JOB ITEM
Please copy out the entries exactly, skipping any pictures.

Page images and extracted text:
==========

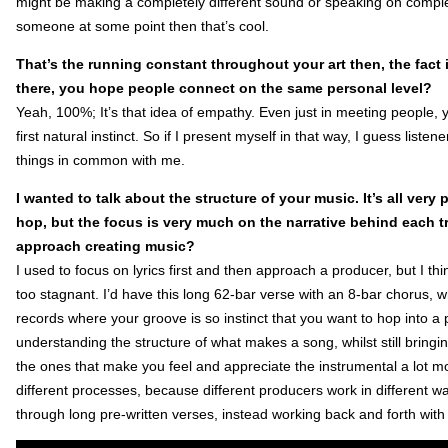
might be making a completely different sound or speaking on completel
someone at some point then that’s cool.
That’s the running constant throughout your art then, the fact i
there, you hope people connect on the same personal level?
Yeah, 100%; It’s that idea of empathy. Even just in meeting people,
first natural instinct. So if I present myself in that way, I guess lis
things in common with me.
I wanted to talk about the structure of your music. It’s all ver
hop, but the focus is very much on the narrative behind each t
approach creating music?
I used to focus on lyrics first and then approach a producer, but I t
too stagnant. I’d have this long 62-bar verse with an 8-bar chorus, w
records where your groove is so instinct that you want to hop into 
understanding the structure of what makes a song, whilst still bringin
the ones that make you feel and appreciate the instrumental a lot mor
different processes, because different producers work in different wa
through long pre-written verses, instead working back and forth with 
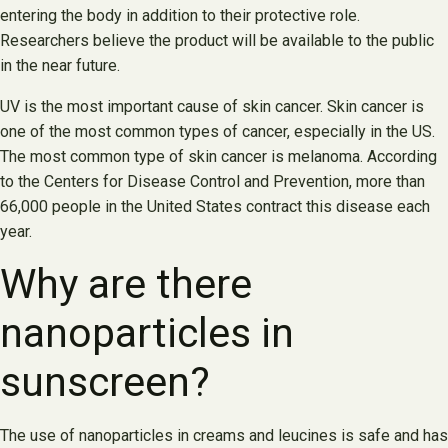
entering the body in addition to their protective role.
Researchers believe the product will be available to the public
in the near future.
UV is the most important cause of skin cancer. Skin cancer is
one of the most common types of cancer, especially in the US.
The most common type of skin cancer is melanoma. According
to the Centers for Disease Control and Prevention, more than
66,000 people in the United States contract this disease each
year.
Why are there
nanoparticles in
sunscreen?
The use of nanoparticles in creams and leucines is safe and has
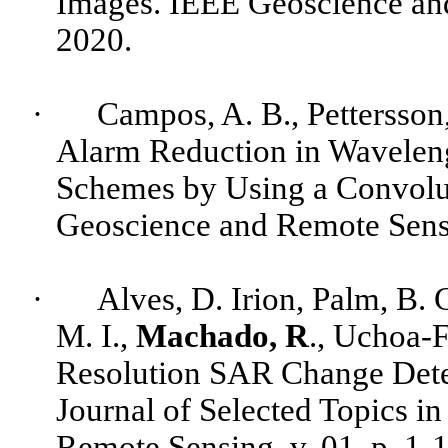
Images. IEEE Geoscience and 
2020.
·
Campos, A. B.,
Pettersson
Alarm Reduction in Wavelen
Schemes by Using a Convolu
Geoscience and Remote Sensin
·
Alves
, D. Irion, Palm, B. 
M. I.,
Machado, R
.,
Uchoa-F
Resolution SAR Change Dete
Journal of Selected Topics i
Remote Sensing, v. 01, p. 1-1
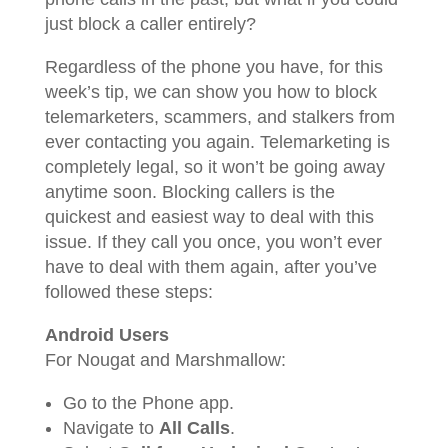
just block a caller entirely?
Regardless of the phone you have, for this
week’s tip, we can show you how to block
telemarketers, scammers, and stalkers from
ever contacting you again. Telemarketing is
completely legal, so it won’t be going away
anytime soon. Blocking callers is the
quickest and easiest way to deal with this
issue. If they call you once, you won’t ever
have to deal with them again, after you’ve
followed these steps:
Android Users
For Nougat and Marshmallow:
Go to the Phone app.
Navigate to
All Calls
.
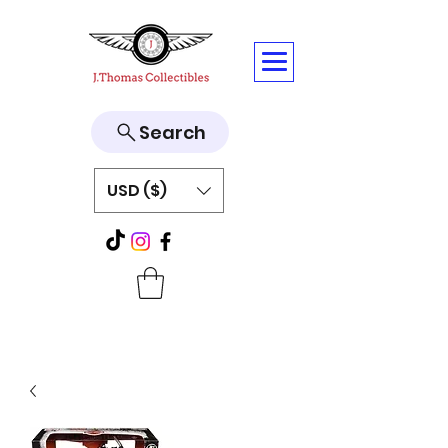
Search
USD ($)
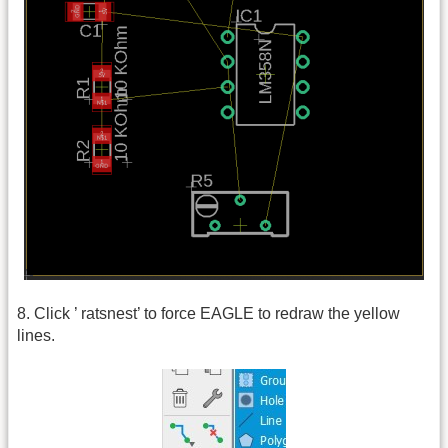
8. Click ’ ratsnest’ to force EAGLE to redraw the yellow
lines.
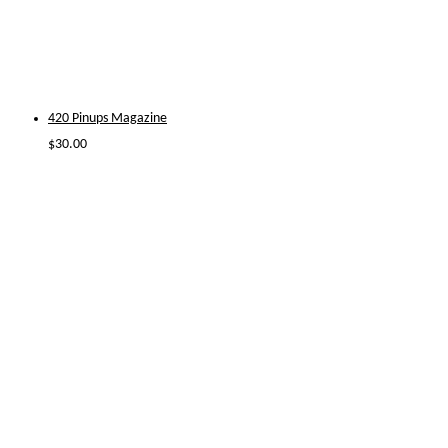
420 Pinups Magazine
$
30.00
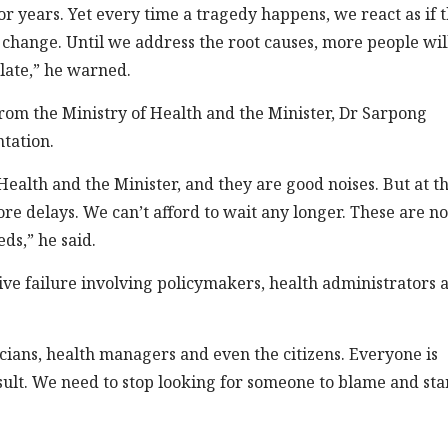
years. Yet every time a tragedy happens, we react as if t
t change. Until we address the root causes, more people wil
 late,” he warned.
om the Ministry of Health and the Minister, Dr Sarpong
tation.
Health and the Minister, and they are good noises. But at th
re delays. We can’t afford to wait any longer. These are no
ds,” he said.
tive failure involving policymakers, health administrators 
icians, health managers and even the citizens. Everyone is
sult. We need to stop looking for someone to blame and sta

==========

EXERCISE SOLUTION
might be making a completely different sound or speaking on completel
someone at some point then that’s cool.
That’s the running constant throughout your art then, the fact i
there, you hope people connect on the same personal level?
Yeah, 100%; It’s that idea of empathy. Even just in meeting people,
first natural instinct. So if I present myself in that way, I guess lis
things in common with me.
I wanted to talk about the structure of your music. It’s all ver
hop, but the focus is very much on the narrative behind each t
approach creating music?
I used to focus on lyrics first and then approach a producer, but I t
too stagnant. I’d have this long 62-bar verse with an 8-bar chorus, w
records where your groove is so instinct that you want to hop into 
understanding the structure of what makes a song, whilst still bringin
the ones that make you feel and appreciate the instrumental a lot mor
different processes, because different producers work in different wa
through long pre-written verses, instead working back and forth with 
entering the body in addition to their protective role.
Researchers believe the product will be available to the public
in the near future.
UV is the most important cause of skin cancer. Skin cancer is
one of the most common types of cancer, especially in the US.
The most common type of skin cancer is melanoma. According
to the Centers for Disease Control and Prevention, more than
66,000 people in the United States contract this disease each
year.
Why are there
nanoparticles in
sunscreen?
The use of nanoparticles in creams and leucines is safe and has
Images. IEEE Geoscience and 
2020.
·
Campos, A. B.,
Pettersson
Alarm Reduction in Wavelen
Schemes by Using a Convolu
Geoscience and Remote Sensin
·
Alves
, D. Irion, Palm, B. 
M. I.,
Machado, R
.,
Uchoa-F
Resolution SAR Change Dete
Journal of Selected Topics i
Remote Sensing, v. 01, p. 1-1
just block a caller entirely?
Regardless of the phone you have, for this
week’s tip, we can show you how to block
telemarketers, scammers, and stalkers from
ever contacting you again. Telemarketing is
completely legal, so it won’t be going away
anytime soon. Blocking callers is the
quickest and easiest way to deal with this
issue. If they call you once, you won’t ever
have to deal with them again, after you’ve
followed these steps:
Android Users
For Nougat and Marshmallow:
Go to the Phone app.
Navigate to
All Calls
.
Search
USD ($)
8. Click ’ ratsnest’ to force EAGLE to redraw the yellow
lines.
420 Pinups Magazine
$
30.00
years. Yet every time a tragedy happens, we react as if t
t change. Until we address the root causes, more people wil
 late,” he warned.
om the Ministry of Health and the Minister, Dr Sarpong
tation.
Health and the Minister, and they are good noises. But at th
re delays. We can’t afford to wait any longer. These are no
ds,” he said.
tive failure involving policymakers, health administrators 
icians, health managers and even the citizens. Everyone is
sult. We need to stop looking for someone to blame and sta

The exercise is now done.